La parole doit ainsi être dotée d’un visage pour être un spectacle suffisant, et les objets sonores les plus complices sont aussi des présences concrètes, visibles et tangibles, qui produisent autour d’elles un espace sonore dans lequel les personnages peuvent se rendre. Ces deux modalités de présence du son entrent dans une redéfinition plus large, chez Donen, des qualités associées aux objets et entités sonores : ce qui se manifeste pour l’ouïe sans se rendre visible reste secondaire ou dysfonctionnel. Cette loi audio-visuelle, qui semble se dessiner, prend forme de façon décisive dans les modalités de mise en spectacle des corps chorégraphiés et chantants.
Le corps chantant comme une offrande
Les conversations téléphoniques ont ainsi, chez Donen, ceci de particulier qu’elles semblent placer le visage de l’interlocuteur visible dans une situation en plusieurs points similaires à celle du visage chantant : la destination du regard pose problème, au-delà de la simple fonction d’amarrage de la parole à un visage-récepteur. Dans le cas d’une conversation parlée (et non chantée) entre deux protagonistes visibles, réunis dans le même plan ou dans une succession de prises de vues, le regard n’est pas primordial. À cause d’une intimité naissante, d’une animosité ou d’une affinité entre les protagonistes, ils peuvent se parler sans se dévoiler frontalement l’un à l’autre. On parlera alors d’attitudes retenues, relevant parfois d’un jeu de séduction ou de mise à distance. La pleine visibilité des visages n’est pas une condition d’établissement du sens entre les personnages, au contraire, il s’agira souvent de jouer sur le degré d’offrande du visage et de l’expression entre les protagonistes pour deviner la teneur de leur relation.

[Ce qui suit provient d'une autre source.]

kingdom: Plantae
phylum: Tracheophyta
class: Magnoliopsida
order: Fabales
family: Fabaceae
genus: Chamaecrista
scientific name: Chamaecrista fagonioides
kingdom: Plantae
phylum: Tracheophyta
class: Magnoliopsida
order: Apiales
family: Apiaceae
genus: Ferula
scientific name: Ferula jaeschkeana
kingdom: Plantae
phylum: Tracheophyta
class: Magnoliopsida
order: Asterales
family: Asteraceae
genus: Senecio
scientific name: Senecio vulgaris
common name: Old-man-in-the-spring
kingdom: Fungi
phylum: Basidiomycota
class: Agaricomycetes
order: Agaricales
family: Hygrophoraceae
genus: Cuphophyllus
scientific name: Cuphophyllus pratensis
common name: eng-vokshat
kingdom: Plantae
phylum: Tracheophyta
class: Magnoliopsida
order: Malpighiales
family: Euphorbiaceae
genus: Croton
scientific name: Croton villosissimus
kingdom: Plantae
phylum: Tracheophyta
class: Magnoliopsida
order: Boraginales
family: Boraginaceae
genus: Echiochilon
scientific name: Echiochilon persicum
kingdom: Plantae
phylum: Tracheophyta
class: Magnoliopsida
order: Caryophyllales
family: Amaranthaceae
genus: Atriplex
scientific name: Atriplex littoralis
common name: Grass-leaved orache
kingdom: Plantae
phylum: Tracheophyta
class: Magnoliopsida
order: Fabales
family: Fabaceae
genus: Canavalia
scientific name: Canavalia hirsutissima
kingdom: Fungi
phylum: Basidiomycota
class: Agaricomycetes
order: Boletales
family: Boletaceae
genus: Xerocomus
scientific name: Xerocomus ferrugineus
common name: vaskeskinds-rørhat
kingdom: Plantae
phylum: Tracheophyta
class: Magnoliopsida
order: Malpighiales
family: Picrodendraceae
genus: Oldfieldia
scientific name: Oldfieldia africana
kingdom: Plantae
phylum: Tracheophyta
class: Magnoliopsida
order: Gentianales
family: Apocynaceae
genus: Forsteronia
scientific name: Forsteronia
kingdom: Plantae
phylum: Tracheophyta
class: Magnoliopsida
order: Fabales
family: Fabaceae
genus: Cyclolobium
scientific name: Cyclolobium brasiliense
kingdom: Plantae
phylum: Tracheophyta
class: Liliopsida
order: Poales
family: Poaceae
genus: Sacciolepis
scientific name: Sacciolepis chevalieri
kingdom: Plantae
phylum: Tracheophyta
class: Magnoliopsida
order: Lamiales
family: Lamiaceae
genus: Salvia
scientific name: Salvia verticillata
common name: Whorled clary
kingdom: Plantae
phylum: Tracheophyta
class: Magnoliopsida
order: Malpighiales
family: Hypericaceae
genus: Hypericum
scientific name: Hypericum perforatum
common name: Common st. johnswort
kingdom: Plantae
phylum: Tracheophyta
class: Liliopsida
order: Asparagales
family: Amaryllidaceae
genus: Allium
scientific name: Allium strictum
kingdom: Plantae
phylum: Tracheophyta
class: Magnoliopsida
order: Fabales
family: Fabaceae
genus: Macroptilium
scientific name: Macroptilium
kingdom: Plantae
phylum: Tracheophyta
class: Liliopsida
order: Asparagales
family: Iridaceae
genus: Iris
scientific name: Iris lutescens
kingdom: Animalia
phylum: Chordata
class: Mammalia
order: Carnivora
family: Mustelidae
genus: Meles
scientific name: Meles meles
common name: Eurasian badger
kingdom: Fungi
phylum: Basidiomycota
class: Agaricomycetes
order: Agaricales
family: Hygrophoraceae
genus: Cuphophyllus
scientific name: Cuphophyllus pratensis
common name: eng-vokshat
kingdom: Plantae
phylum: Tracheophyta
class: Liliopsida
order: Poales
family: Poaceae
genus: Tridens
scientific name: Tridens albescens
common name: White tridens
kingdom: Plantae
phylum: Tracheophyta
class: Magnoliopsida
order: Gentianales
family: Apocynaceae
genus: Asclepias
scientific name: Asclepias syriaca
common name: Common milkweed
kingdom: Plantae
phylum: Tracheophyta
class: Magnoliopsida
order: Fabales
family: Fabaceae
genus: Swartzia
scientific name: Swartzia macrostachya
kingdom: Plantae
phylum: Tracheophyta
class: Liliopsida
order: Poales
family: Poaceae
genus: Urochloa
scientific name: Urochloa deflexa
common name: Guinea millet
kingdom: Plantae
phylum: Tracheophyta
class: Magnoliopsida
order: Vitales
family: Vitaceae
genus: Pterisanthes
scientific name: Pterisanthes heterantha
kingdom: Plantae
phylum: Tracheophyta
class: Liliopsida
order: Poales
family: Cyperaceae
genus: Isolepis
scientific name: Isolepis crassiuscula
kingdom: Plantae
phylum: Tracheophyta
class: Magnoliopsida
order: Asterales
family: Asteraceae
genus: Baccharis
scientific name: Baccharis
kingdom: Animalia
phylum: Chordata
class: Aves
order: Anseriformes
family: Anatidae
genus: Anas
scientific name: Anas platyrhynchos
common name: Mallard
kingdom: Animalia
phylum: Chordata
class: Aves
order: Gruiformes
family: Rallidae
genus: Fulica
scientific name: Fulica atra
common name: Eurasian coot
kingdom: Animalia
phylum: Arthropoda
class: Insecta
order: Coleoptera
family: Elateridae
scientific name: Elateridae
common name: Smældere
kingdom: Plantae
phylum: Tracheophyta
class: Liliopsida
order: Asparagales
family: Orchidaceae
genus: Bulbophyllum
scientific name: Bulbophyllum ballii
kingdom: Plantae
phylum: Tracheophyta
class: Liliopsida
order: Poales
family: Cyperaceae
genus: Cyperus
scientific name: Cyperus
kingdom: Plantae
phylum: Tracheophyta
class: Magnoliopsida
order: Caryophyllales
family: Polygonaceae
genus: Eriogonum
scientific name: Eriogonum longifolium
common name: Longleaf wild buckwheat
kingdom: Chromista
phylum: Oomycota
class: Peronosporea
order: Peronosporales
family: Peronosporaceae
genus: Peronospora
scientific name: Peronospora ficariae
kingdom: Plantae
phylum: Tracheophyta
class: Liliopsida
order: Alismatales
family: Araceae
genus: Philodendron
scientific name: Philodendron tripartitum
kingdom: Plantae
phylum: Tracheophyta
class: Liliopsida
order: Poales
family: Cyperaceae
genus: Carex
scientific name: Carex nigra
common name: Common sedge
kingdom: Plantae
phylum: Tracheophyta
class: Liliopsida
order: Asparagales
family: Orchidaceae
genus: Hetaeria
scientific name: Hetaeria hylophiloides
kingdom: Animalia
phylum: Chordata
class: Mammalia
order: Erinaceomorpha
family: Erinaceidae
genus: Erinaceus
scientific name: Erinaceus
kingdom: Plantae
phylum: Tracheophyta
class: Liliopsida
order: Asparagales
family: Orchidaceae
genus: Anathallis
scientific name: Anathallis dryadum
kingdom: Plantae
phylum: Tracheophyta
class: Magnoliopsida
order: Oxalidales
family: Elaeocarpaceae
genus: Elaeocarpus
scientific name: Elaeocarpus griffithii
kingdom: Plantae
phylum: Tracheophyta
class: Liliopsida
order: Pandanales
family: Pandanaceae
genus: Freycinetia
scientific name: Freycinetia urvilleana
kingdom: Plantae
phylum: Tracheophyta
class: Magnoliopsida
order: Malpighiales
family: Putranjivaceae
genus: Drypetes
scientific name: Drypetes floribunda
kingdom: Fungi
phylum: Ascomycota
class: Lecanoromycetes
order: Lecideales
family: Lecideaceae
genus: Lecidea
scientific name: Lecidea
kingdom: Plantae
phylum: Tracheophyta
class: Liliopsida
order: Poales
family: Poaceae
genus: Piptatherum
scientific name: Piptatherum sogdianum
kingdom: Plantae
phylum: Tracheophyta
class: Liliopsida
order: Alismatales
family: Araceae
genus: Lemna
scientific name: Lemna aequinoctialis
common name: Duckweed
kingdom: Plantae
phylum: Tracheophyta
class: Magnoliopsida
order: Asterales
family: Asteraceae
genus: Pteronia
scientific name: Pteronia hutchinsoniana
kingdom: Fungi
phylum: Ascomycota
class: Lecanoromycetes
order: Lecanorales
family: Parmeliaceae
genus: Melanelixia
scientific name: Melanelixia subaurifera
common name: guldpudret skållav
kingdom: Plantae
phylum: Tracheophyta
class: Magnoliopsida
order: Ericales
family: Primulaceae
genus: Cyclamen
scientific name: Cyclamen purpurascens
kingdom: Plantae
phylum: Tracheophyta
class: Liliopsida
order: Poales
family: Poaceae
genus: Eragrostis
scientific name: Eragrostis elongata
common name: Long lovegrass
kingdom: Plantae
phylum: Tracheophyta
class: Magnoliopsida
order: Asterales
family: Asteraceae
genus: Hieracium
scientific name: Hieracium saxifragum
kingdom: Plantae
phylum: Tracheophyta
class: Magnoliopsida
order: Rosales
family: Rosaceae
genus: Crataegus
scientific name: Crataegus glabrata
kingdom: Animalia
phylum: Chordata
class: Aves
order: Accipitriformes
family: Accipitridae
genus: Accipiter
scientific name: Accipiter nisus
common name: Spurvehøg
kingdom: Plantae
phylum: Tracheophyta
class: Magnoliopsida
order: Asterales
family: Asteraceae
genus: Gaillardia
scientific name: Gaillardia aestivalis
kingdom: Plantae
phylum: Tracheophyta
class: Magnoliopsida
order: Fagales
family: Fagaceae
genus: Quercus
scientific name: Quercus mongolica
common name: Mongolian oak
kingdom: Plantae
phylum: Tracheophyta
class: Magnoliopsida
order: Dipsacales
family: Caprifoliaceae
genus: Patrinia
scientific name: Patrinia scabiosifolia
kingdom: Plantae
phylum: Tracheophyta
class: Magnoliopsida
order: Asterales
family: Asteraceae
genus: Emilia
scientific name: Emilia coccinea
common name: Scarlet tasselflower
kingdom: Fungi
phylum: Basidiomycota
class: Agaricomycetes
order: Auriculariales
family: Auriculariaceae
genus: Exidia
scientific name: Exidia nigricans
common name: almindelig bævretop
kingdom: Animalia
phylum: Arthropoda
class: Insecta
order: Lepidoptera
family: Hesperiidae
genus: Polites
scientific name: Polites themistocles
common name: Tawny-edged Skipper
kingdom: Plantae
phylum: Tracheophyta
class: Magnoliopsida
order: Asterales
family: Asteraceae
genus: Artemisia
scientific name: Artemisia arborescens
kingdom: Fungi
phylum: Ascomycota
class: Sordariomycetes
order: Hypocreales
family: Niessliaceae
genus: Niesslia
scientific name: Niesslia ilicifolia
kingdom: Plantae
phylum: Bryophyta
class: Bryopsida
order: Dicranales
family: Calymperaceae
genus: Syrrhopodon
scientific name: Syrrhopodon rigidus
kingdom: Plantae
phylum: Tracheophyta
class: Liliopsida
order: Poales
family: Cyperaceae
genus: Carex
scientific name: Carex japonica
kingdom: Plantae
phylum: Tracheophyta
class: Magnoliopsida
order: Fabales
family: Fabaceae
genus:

Ces modalités sont posées de façon radicalement différente lors d’échanges vocaux entre des personnages que l’on appellera « en performance » (comédie musicale) ou lorsque ces interlocuteurs sont invisibles l’un à l’autre (échanges téléphoniques). L’évidence d’une théorie de la communication (émetteur, récepteur, message) se trouve largement contestée, ou en tout cas redéfinie par certains dispositifs de mise en scène et d’écoute construits par Donen. L’une des magies du musical cinématographique est, bien sûr, d’intégrer l’expression chantée spontanée au jeu des autres modes d’expression (verbaux ou non-verbaux, sonores ou muets) à l’œuvre dans le film. La question du « destinataire » du chant est parfois résolue par un regard-caméra ; on pensera alors que le chanteur chante pour lui-même, pour le dispositif qui le fait vivre. Le regard-caméra passe alors pour une offrande : c’est le signe que l’être en performance se dévoile en son entier, qu’il se laisse parcourir jusqu’à l’épuisement par l’œil et l’écoute du spectateur. Pourtant, ce corps en offrande est vulnérable : puisqu’il est pure offrande, il réclame une entité pour l’encercler, pour le contenir et le consommer, c’est-à-dire une entité au sein de laquelle sa qualité d’offrande prendrait sens : une oreille à charmer, un œil avide de spectacle. Les chanteurs solo perdus dans leur fièvre, les yeux clos, sont rarissimes dans les comédies musicales dirigées par Donen. Le regard franc, puissant et frontal est presque aussi impératif que le chant harmonieux.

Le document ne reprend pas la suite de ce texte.